Robert Garnham

Flugelhorn on the Beach

At night the net-lobbers would go out, shine light in the water, and try to attract fish to their nets. They would operate close to the sandy beach, close enough for them to complain about the volume of my flugelhorn. It scares the fish, that was the general consensus. Further down the beach, Barry would be blowing on his euphonium, and this, too, would provoke a fair amount of anger from the net-lobbers. None of them ever remarked that neither Barry or I could play these damn instruments to save our lives. We were amateurs, at best.

          Often, as a joke, Barry and I would jam. Well, not jam especially. But he was over a mile away and sometimes the sound of his euphonium would be carried by the tropical breeze and I’d try to join in where I could, but neither of us were proficient enough for it to amount to actual music and it must have sounded the most ungodly row. And the net-lobbers, oh, they didn’t like it at all.

          ‘You coming back in?’, Martin would say.

          Our cabin was a short distance from the high-tide line. Under the palms.

          Martin was an artist and his latest picture had been one more of his series of portraits.

          ‘Who’s that?’, I’d asked.

          ‘Jim, the bus driver’.

          Jim the bus driver was actually called something else, but neither Martin nor I knew what his actual name was, he just looked like a Jim. There’s something terribly craggy about people with one-syllable names.

          ‘I’d be surprised if there wasn’t a storm tonight’, I said.

          It felt humid enough, and the sky was very overcast, grey, threatening. The stars had all gone. I could feel the sweat forming underneath my t-shirt. The humidity was increasing.

          ‘What do you think of Jim?’, Martin asked.

          ‘Jim the bus driver, or Jim, the painting of the bus driver?’

          I wanted to tell Martin that I’d been seeing someone else but right now the important thing was the portrait, and it really needed to be said that the portrait looked nothing like the actual Jim.

          ‘It’s a great likeness’.

          ‘Thanks’.

          ‘But he doesn’t have a moustache’.

          ‘Artistic license’.

          The first rumble of thunder dragged across from the horizon. A bead of sweat rolled down the side of my face. Every step I took creaked the floor of the wooden cabin. The cabin was a house of perpetual noise. Cracking, groaning. At nights, nuts and branches from the overhanging palm trees would crash on to the corrugated iron roof. Rain sounded like constant gunfire. Martin snored. I could practice on my flugelhorn and jam with the crazy rhythms of nature if I felt so inclined, but I knew that I’d only upset the net-lobbers again. Tonight, it was just the thunder.

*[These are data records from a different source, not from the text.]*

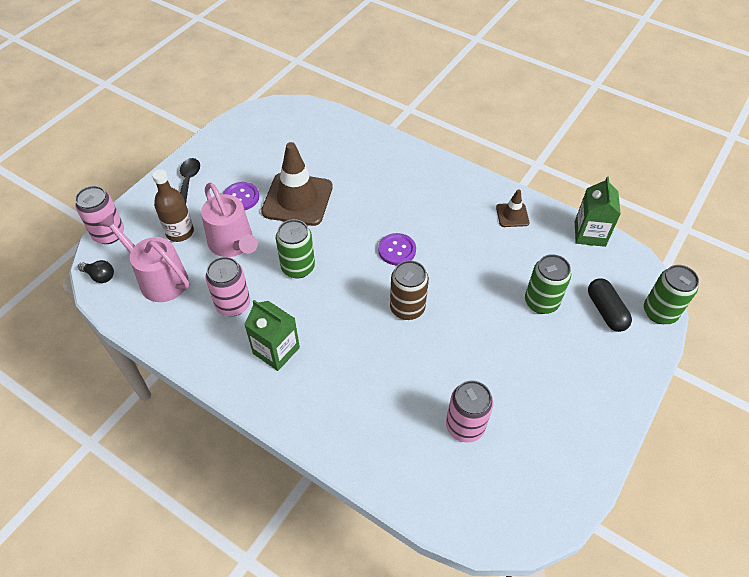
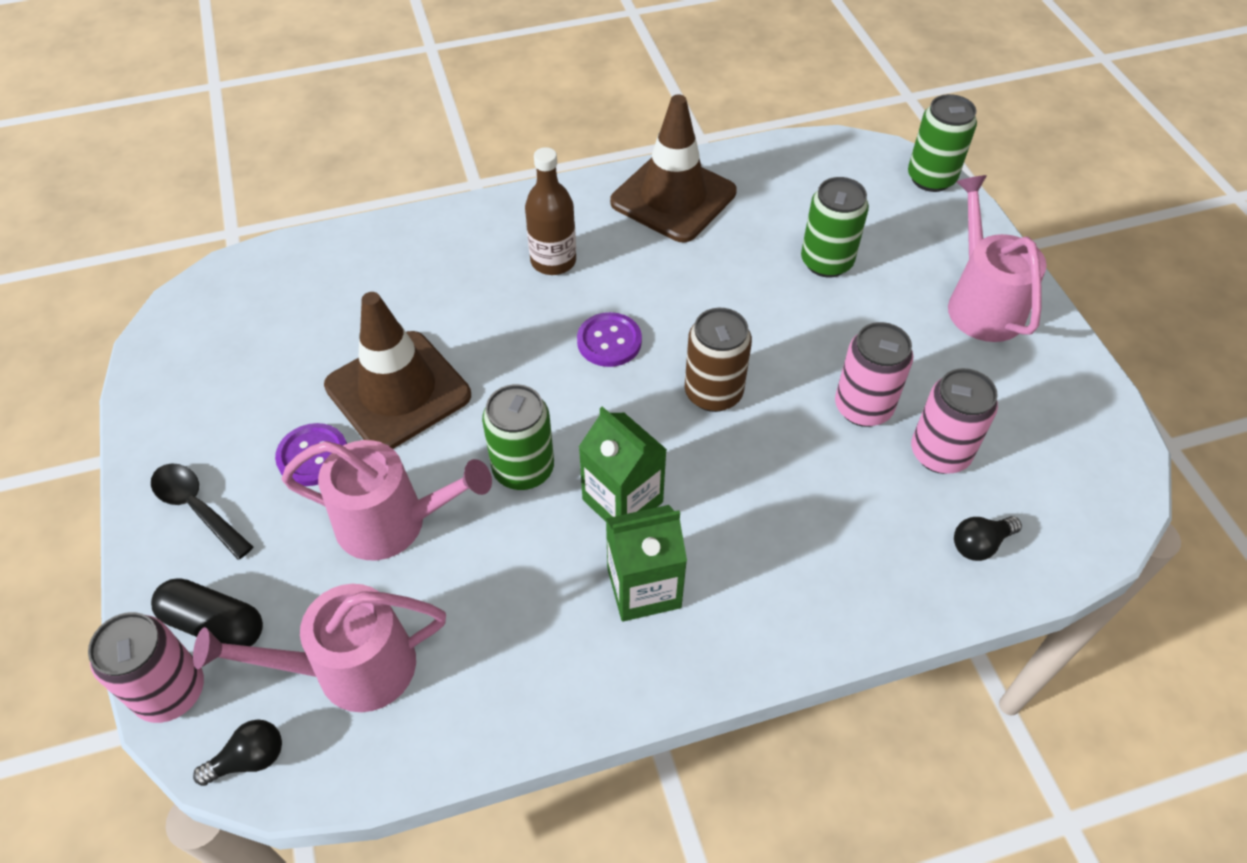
camera: 50 degrees left, 0 degrees up
(180, 232) = (288, 581): brown bottle -> brown bottle (553, 261)
(233, 304) = (508, 593): pink can -> pink can (863, 407)
(423, 477) = (980, 544): none -> black light bulb
(512, 215) = (673, 197): brown traffic cone -> brown traffic cone, size x2.09
(589, 234) = (771, 154): green carton -> green carton (622, 501)
(590, 389) = (981, 303): none -> pink watering can
(606, 311) = (890, 218): black capsule -> black capsule (214, 624)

          ‘Who with?’, Martin said, at last.

          Like he’d been reading my thoughts.

          ‘I’m sorry?’

          ‘Who have you been sleeping with?’

          Sleeping wasn’t exactly the phrase. It was impossible to sleep in this climate. And it seemed that everyone snored out here, or had corrugated iron roofs and nuts that fell on them in the night.

          ‘Do you really want me to tell you?’

          There was no anger. We had moved to a place beyond anger. Which was nice, because plenty of people had told us that no matter where we moved in the world, we would still be the exact same people.

          ‘Not really’.

          Martin put down his paintbrush and wiped his hands, he then walked over to the finished portraits lined up against the wall. He bent down and flicked through them, letting each one fall forward at just the right speed for me to see all of the faces. And one by one they fell in front of me, local personalities with an expressionless gaze, a superfluous moustache. Tom, Jane, John, Bill. He kept flicking them forward. Tim, Bev, Mark, Steve. Flick flick flick. Doug.

          ‘Ah’, I said.

          ‘Doug?’

          He left the painting of Doug to face the both of us. Doug with his work overalls and his moustache.

          In the distance we could hear Barry playing the euphonium further along the coast.

          ‘I’ve told him not to play that thing at night’, I said, as we both straightened.

          ‘Scares the fishes’, Martin said. ‘Or at least, that’s what the net-lobbers reckon’.

          ‘It’s not that. I just don’t want him to get struck by lightning’.

          Martin picked up his paintbrush again and started work on Jim’s sideburns. The thunder was still rumbling away. Heavy fat raindrops began to clatter on the corrugated iron roof.